* _DIRECTIONS FOR THIS TASK_
Give the lines below as a numbered list, leaving out any blank lines and the pictures.

* _MATERIAL PROVIDED_
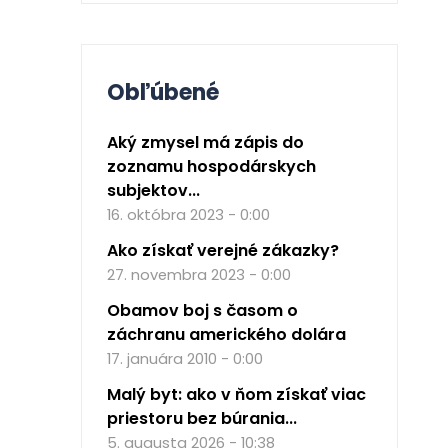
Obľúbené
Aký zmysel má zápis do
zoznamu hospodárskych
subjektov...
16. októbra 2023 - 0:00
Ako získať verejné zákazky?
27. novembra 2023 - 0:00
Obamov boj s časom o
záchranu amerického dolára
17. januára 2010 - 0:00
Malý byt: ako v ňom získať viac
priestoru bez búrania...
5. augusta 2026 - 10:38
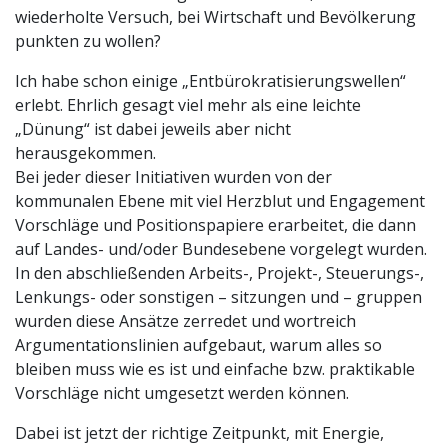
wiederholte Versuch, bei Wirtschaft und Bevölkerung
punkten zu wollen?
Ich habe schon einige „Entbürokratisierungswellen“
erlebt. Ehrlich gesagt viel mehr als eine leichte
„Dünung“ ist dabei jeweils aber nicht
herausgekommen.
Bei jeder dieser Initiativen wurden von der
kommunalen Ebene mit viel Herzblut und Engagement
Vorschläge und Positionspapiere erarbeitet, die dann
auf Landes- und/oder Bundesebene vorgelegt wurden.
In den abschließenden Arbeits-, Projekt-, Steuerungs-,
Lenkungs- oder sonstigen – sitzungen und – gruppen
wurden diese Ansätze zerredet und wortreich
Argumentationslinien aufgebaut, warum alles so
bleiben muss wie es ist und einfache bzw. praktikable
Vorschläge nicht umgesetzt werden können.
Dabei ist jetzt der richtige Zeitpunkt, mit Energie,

* _RESPONSE BOX_
1. Obľúbené
2. Aký zmysel má zápis do
3. zoznamu hospodárskych
4. subjektov...
5. 16. októbra 2023 - 0:00
6. Ako získať verejné zákazky?
7. 27. novembra 2023 - 0:00
8. Obamov boj s časom o
9. záchranu amerického dolára
10. 17. januára 2010 - 0:00
11. Malý byt: ako v ňom získať viac
12. priestoru bez búrania...
13. 5. augusta 2026 - 10:38
14. wiederholte Versuch, bei Wirtschaft und Bevölkerung
15. punkten zu wollen?
16. Ich habe schon einige „Entbürokratisierungswellen“
17. erlebt. Ehrlich gesagt viel mehr als eine leichte
18. „Dünung“ ist dabei jeweils aber nicht
19. herausgekommen.
20. Bei jeder dieser Initiativen wurden von der
21. kommunalen Ebene mit viel Herzblut und Engagement
22. Vorschläge und Positionspapiere erarbeitet, die dann
23. auf Landes- und/oder Bundesebene vorgelegt wurden.
24. In den abschließenden Arbeits-, Projekt-, Steuerungs-,
25. Lenkungs- oder sonstigen – sitzungen und – gruppen
26. wurden diese Ansätze zerredet und wortreich
27. Argumentationslinien aufgebaut, warum alles so
28. bleiben muss wie es ist und einfache bzw. praktikable
29. Vorschläge nicht umgesetzt werden können.
30. Dabei ist jetzt der richtige Zeitpunkt, mit Energie,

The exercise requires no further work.